Material for the task:

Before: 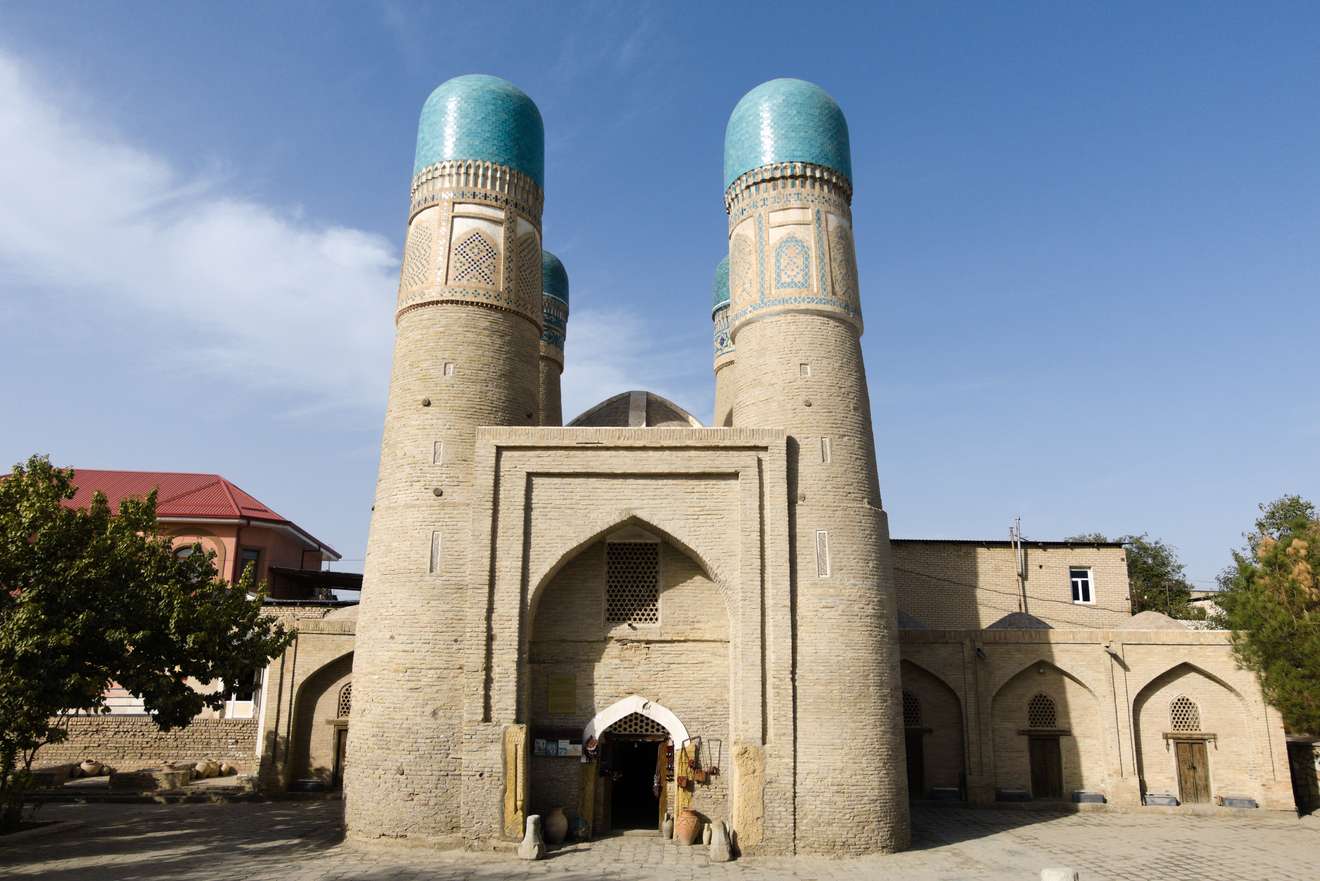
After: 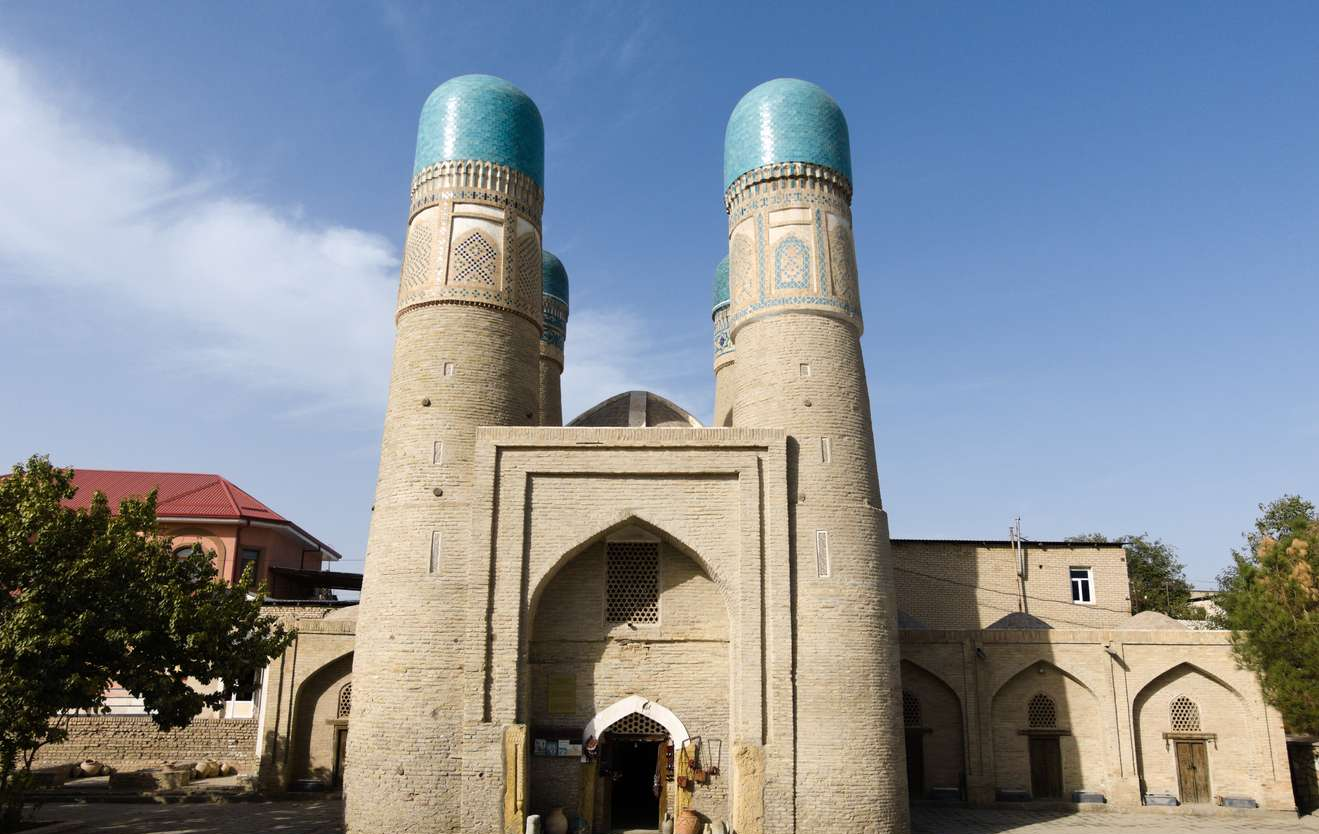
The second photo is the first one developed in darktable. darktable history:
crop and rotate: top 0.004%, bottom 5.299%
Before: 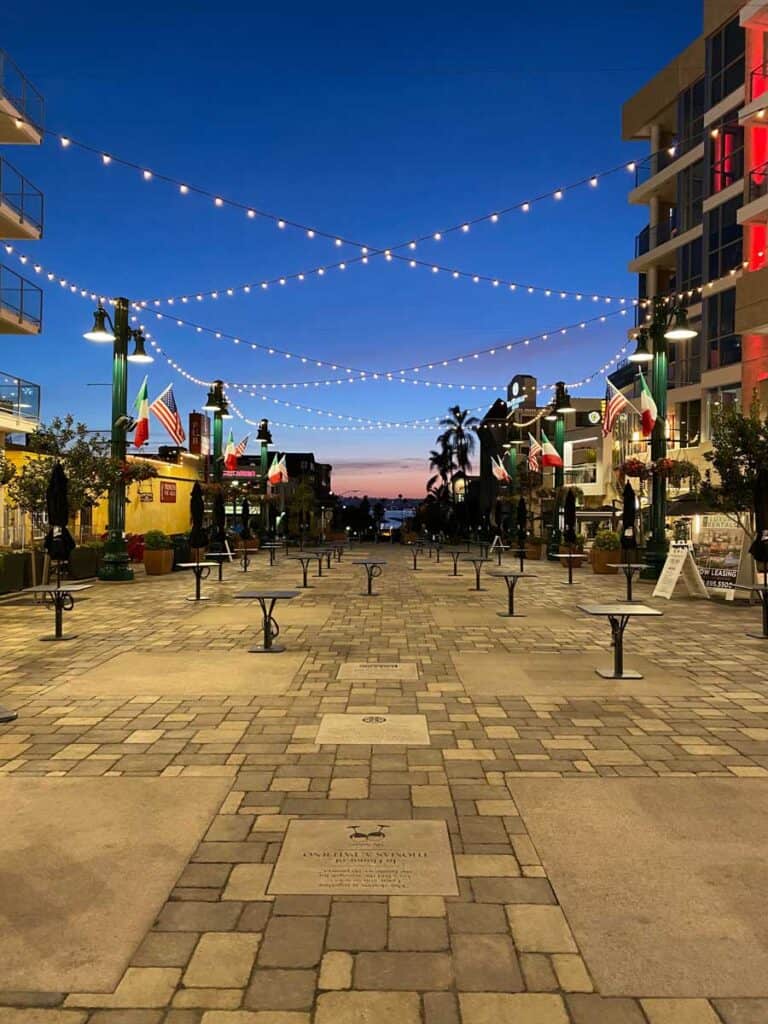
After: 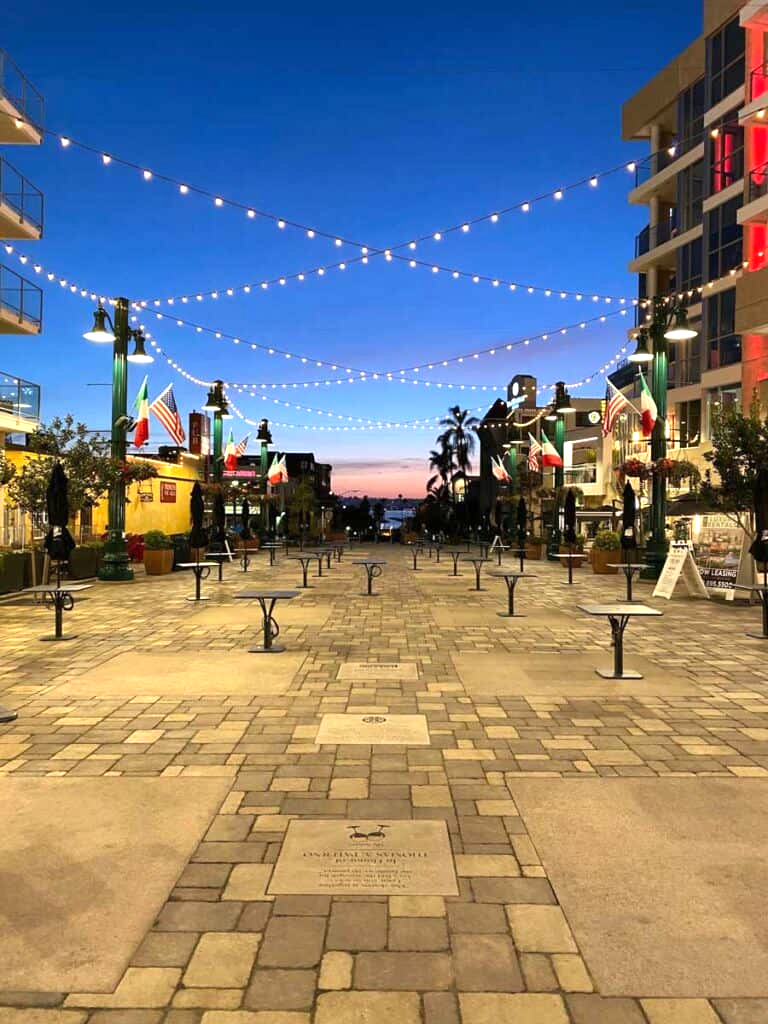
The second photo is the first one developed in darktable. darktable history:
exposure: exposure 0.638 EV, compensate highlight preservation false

Objective:
Would you quote every entry above word for word, leaving out the pictures?

Finished task:
Before: 
After: 
The second photo is the first one developed in darktable. darktable history:
crop and rotate: top 0.004%, bottom 5.299%
Before: 
After: 
The second photo is the first one developed in darktable. darktable history:
exposure: exposure 0.638 EV, compensate highlight preservation false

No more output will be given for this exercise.